The rest of it was a farrago of bullshit, like virtually everything else she posts publicly.
I decided to chime in with what I thought was fair advice.
I should note that of the four entries this person has made since her blog lumbered into existence a little over six months ago, only one has a comment posted to it. When I noticed over a day after I submitted my comment that it hadn't been approved, I took to her Instagram profile and challenged her lightly a second time.
That comment lasted about a day and was then deleted. And three and a half days after I posted the blog comment, it's still sitting in the moderation queue.
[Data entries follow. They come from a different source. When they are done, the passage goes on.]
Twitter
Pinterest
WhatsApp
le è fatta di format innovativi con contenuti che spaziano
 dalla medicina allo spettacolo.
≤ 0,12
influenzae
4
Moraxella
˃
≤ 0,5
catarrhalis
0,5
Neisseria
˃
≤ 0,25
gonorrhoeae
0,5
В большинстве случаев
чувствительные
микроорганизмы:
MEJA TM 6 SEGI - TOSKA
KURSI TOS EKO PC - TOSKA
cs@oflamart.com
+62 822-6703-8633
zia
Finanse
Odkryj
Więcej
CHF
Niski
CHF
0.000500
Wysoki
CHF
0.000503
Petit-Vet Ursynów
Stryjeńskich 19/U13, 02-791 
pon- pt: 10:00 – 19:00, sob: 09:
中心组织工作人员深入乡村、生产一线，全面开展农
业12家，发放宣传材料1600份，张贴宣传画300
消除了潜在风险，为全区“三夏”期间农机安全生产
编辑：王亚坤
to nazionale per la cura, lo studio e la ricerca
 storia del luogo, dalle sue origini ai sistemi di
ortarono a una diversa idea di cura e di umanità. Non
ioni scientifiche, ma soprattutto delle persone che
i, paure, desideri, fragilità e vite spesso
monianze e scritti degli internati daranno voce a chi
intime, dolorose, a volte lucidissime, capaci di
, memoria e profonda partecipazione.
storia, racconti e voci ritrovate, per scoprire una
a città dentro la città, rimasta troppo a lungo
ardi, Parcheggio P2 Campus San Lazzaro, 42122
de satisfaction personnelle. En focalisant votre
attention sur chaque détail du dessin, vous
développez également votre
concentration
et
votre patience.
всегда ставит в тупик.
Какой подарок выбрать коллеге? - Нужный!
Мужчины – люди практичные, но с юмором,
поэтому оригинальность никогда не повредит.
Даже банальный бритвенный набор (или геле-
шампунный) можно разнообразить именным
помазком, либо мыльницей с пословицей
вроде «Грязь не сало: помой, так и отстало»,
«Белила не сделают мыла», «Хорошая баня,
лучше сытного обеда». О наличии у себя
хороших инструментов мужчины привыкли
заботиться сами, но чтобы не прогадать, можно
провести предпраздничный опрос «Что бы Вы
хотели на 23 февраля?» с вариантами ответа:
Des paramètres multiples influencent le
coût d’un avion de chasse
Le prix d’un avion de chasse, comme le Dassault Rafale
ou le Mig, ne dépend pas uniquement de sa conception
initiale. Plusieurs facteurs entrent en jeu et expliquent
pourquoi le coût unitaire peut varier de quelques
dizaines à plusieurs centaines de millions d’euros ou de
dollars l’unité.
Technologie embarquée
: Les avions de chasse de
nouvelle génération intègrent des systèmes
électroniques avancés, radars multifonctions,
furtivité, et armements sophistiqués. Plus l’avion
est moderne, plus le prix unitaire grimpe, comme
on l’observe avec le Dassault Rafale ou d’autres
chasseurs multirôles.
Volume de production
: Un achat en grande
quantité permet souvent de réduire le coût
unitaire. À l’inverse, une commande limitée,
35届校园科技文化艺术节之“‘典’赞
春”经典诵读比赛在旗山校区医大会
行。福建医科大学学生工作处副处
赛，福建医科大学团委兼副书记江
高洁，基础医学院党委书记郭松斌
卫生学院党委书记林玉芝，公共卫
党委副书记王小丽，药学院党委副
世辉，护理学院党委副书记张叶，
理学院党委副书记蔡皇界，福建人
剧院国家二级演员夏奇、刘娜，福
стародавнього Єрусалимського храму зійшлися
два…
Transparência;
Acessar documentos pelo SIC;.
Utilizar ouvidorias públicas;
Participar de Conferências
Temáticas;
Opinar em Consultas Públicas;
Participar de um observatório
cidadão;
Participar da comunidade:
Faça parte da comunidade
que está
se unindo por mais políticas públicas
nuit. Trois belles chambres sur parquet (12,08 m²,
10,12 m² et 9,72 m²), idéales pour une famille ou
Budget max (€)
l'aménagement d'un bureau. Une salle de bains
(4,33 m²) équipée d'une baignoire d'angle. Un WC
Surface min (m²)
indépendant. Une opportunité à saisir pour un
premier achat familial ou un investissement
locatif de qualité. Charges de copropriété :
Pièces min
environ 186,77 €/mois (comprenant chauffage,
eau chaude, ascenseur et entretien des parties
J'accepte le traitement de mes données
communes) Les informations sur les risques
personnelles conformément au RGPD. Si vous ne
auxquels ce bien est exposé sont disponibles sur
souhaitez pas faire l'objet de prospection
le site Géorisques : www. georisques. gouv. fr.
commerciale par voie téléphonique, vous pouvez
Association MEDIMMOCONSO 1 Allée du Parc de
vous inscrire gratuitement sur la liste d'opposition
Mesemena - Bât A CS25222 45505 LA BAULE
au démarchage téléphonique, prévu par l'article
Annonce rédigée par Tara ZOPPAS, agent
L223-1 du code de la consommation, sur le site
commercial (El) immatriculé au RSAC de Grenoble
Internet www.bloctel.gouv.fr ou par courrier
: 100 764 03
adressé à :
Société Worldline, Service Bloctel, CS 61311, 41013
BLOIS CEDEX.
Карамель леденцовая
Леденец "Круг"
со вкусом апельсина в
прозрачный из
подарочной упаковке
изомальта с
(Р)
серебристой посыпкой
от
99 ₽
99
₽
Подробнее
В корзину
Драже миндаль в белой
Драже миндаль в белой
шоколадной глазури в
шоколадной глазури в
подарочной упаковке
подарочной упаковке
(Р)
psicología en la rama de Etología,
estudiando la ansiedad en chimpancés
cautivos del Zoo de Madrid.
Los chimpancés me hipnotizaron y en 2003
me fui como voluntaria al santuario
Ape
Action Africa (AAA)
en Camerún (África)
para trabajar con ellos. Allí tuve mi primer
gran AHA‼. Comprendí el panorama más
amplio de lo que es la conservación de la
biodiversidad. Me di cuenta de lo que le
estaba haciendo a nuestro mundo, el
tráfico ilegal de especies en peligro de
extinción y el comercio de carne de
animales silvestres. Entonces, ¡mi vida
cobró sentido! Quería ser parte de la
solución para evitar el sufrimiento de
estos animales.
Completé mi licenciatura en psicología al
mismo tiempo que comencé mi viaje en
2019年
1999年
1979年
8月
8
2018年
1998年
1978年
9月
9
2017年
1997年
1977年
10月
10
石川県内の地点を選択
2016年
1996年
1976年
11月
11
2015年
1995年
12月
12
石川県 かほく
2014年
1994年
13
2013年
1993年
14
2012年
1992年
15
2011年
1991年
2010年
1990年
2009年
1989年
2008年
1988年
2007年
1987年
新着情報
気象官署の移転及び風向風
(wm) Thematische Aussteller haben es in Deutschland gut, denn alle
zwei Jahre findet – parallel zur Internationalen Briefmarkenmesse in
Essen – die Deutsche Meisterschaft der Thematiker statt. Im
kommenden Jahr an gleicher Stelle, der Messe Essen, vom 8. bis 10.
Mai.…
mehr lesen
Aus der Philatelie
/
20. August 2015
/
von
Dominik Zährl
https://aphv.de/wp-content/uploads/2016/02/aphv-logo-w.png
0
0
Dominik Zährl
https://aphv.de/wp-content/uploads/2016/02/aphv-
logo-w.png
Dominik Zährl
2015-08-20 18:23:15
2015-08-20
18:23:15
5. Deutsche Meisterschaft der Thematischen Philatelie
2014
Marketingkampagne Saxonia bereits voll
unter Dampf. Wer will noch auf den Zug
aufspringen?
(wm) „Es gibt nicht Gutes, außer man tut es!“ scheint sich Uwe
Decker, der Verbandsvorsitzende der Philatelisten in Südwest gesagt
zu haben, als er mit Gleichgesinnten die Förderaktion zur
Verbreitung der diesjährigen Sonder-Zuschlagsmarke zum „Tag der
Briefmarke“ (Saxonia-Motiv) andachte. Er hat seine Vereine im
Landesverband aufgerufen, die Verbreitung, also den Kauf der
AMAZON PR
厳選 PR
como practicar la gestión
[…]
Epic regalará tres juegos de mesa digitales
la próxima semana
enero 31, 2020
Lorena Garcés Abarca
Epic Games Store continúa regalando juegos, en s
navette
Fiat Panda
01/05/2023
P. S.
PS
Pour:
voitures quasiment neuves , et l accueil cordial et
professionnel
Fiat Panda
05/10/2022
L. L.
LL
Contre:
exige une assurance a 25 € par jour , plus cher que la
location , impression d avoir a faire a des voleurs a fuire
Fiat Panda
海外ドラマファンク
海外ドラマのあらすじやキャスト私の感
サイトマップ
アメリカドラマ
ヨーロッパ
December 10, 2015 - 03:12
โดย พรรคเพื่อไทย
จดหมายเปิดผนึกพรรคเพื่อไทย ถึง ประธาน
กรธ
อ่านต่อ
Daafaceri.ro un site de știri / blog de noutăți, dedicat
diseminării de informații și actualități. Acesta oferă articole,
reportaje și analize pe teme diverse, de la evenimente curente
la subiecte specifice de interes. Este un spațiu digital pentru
I obviously don't care whether some random person takes my advice or not. I do, however, find it disproportionately annoying that someone like this, who is intellectually dishonest as well a know-nothing about training, will always have a larger platform than people like Alex Hutchinson (more on him and his work shortly) and a slew of others who are doing good work in this sport, solely because she's willing to encase her ass in spandex and point it at a camera. Again, if this Instagrammer's whole shtick was "Look at my ass! Ain't it great?" I would quietly murmur "No" and leave her her and her account to her tawdry devices; I don't care how many other dimbulbs want to stare at their screens and click "Like"in response. But when these same people start thinking they can couple this shit to dispensing training advice, they should at least have the integrity to entertain questions or even criticism.
Fifteen-plus years ago, or even ten, this kind of mindless shit could not have gained traction. It was possible to post photos of yourself online, but with the overall ease one can today, in real time at that. If you wanted to post training advice, you did so on a blog or a message board, and if it didn't stand on its merits, people would challenge you. The idea that someone combining a fact-starved running blog with an amateur bikini shoot would have the former taken seriously in the light of the latter was years off and might have been laughed out of any discussion, online or otherwise, in 2003 or 2008.